Conjugated polyelectrolytes for stable perovskite solar cells based on methylammonium lead triiodide†
Abstract
Despite the outstanding role of conjugated polyelectrolytes in organic solar cells, the use of conjugated polyelectrolytes in perovskite solar cells (PSCs) has rarely been reported due to instability issues of the material itself under operating conditions. Herein, an efficient and stable inverted perovskite solar cell (p–i–n) was fabricated by introducing an amine-containing carbazole-based conjugated polyelectrolyte (CzNBr) with a simple and room temperature solution process as a cathode buffer layer (CBL) at the underlying layer of a metal electrode in PSCs. Promisingly, this approach allows not only modification of the work function of the metal electrode, yielding improved charge extraction properties, but also detainment of the migrating ionic defects of the perovskite layer induced by the metal electrode, resulting in robust stable PSCs.
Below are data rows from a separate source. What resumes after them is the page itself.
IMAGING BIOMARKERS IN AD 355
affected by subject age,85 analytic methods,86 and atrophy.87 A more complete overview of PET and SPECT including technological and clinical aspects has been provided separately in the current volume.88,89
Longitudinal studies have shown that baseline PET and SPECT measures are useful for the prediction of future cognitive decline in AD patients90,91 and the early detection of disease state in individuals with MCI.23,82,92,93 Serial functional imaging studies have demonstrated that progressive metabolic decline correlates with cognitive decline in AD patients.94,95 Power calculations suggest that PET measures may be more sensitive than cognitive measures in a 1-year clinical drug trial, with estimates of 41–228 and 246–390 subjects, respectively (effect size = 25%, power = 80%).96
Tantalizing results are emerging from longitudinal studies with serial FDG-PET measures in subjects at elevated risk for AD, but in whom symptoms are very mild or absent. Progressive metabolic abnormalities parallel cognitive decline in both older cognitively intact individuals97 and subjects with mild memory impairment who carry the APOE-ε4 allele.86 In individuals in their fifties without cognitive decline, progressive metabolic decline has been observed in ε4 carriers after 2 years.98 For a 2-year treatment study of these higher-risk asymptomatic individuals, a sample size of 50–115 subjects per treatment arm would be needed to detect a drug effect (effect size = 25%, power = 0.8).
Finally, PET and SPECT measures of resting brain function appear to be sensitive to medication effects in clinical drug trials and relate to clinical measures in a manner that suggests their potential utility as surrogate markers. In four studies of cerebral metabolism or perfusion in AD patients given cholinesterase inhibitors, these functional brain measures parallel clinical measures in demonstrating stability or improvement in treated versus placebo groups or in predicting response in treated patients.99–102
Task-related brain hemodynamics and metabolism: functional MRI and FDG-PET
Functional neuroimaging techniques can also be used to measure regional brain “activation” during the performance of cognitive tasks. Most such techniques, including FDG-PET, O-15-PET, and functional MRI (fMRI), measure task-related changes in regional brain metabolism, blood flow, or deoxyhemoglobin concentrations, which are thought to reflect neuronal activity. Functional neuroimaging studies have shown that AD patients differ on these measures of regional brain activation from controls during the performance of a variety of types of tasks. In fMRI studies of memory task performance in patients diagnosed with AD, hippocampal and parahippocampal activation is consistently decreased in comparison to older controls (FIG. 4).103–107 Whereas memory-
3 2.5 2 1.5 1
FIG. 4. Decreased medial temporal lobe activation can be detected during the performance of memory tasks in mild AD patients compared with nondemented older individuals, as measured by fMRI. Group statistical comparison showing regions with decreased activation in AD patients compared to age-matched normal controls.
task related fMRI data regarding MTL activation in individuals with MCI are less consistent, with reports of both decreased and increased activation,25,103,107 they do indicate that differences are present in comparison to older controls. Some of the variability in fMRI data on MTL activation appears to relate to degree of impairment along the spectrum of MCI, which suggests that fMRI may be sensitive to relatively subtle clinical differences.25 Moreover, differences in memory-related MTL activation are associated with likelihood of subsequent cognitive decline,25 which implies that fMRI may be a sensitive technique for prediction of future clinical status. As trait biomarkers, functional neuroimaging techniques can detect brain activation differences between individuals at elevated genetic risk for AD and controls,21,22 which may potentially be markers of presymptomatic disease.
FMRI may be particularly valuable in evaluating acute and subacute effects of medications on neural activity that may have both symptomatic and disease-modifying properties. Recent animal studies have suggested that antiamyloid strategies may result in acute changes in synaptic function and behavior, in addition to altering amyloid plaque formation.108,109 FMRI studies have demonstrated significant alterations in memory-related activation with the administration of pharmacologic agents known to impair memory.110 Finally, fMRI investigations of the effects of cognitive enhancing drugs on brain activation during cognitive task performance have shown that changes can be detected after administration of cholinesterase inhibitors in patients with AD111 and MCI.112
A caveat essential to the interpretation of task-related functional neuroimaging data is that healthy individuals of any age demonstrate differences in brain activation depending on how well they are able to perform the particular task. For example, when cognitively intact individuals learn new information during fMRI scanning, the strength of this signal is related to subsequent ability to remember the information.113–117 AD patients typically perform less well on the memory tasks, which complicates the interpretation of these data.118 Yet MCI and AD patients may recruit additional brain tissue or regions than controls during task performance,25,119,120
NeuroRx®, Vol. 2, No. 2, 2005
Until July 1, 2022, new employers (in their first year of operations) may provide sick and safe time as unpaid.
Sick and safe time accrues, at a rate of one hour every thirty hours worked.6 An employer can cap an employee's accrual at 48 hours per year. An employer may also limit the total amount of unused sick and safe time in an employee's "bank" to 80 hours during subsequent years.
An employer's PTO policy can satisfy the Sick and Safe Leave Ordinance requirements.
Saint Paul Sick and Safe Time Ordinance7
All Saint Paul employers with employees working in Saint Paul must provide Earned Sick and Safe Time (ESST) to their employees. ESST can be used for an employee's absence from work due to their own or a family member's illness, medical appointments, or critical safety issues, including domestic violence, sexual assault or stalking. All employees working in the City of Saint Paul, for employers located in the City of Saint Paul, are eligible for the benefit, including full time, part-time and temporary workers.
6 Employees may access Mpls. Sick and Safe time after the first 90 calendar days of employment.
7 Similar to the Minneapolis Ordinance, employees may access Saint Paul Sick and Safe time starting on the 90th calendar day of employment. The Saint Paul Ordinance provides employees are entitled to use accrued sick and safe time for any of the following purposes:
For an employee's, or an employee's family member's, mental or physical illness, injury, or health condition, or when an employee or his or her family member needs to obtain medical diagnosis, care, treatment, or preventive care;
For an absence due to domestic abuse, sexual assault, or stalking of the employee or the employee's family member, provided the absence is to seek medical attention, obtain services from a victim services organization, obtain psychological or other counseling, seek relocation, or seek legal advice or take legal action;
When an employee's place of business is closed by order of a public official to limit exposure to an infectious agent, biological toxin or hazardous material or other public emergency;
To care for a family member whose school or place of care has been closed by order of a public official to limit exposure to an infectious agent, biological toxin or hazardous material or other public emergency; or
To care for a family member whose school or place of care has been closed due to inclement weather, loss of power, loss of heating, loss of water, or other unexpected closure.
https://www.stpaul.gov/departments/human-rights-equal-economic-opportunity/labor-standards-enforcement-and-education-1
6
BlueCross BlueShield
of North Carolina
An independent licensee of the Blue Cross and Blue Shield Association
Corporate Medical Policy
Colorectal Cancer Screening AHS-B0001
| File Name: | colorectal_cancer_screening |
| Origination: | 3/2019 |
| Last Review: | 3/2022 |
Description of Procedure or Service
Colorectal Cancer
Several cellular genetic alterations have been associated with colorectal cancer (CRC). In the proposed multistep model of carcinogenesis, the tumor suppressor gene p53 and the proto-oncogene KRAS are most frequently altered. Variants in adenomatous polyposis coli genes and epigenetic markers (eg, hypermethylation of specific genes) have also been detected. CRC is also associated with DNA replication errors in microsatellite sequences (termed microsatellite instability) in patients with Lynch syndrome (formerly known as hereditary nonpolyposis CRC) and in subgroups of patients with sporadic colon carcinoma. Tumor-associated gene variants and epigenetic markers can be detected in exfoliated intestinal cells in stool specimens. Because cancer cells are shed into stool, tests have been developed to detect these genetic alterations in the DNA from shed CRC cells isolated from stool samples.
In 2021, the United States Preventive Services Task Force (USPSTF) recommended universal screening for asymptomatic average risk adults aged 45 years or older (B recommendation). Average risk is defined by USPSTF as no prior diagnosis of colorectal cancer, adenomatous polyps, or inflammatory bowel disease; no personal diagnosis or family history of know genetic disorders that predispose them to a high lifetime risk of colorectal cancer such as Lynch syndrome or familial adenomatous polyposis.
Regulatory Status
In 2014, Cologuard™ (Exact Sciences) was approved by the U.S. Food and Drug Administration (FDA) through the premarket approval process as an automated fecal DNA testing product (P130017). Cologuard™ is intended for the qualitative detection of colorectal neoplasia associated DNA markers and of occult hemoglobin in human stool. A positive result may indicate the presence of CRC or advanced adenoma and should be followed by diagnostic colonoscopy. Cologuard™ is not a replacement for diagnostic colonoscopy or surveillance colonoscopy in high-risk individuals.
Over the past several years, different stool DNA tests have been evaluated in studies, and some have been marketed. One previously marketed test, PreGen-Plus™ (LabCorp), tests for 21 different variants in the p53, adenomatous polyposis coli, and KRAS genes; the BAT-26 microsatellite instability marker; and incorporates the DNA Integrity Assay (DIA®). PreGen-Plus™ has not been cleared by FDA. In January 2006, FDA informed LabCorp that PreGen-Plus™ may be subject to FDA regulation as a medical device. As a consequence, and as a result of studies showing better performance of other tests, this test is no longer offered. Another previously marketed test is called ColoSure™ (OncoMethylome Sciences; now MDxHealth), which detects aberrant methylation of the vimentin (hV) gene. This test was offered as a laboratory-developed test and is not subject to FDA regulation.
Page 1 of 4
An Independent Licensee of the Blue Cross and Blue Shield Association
Ultimately, it exhibits a significant enhancement of both the efficiency (20.28%) and stability of PSCs based on methylammonium lead triiodide (MAPbI3); nonencapsulated PSCs maintained 80% of their initial efficiency (T80) under continuous heating at 85 °C for 1000 hours and 50 cycles of thermal cycling tests (from −25 to 85 °C). The excellent charge extraction and detainment of ionic defects with the CzNBr layer enable the demonstration of highly stable and efficient PSCs to prove the huge potential of this new type of CBL in applications. Furthermore, our results open up new possibilities for CPEs in PSCs in terms of their performance to demonstrate easily processed highly efficient and stable PSCs.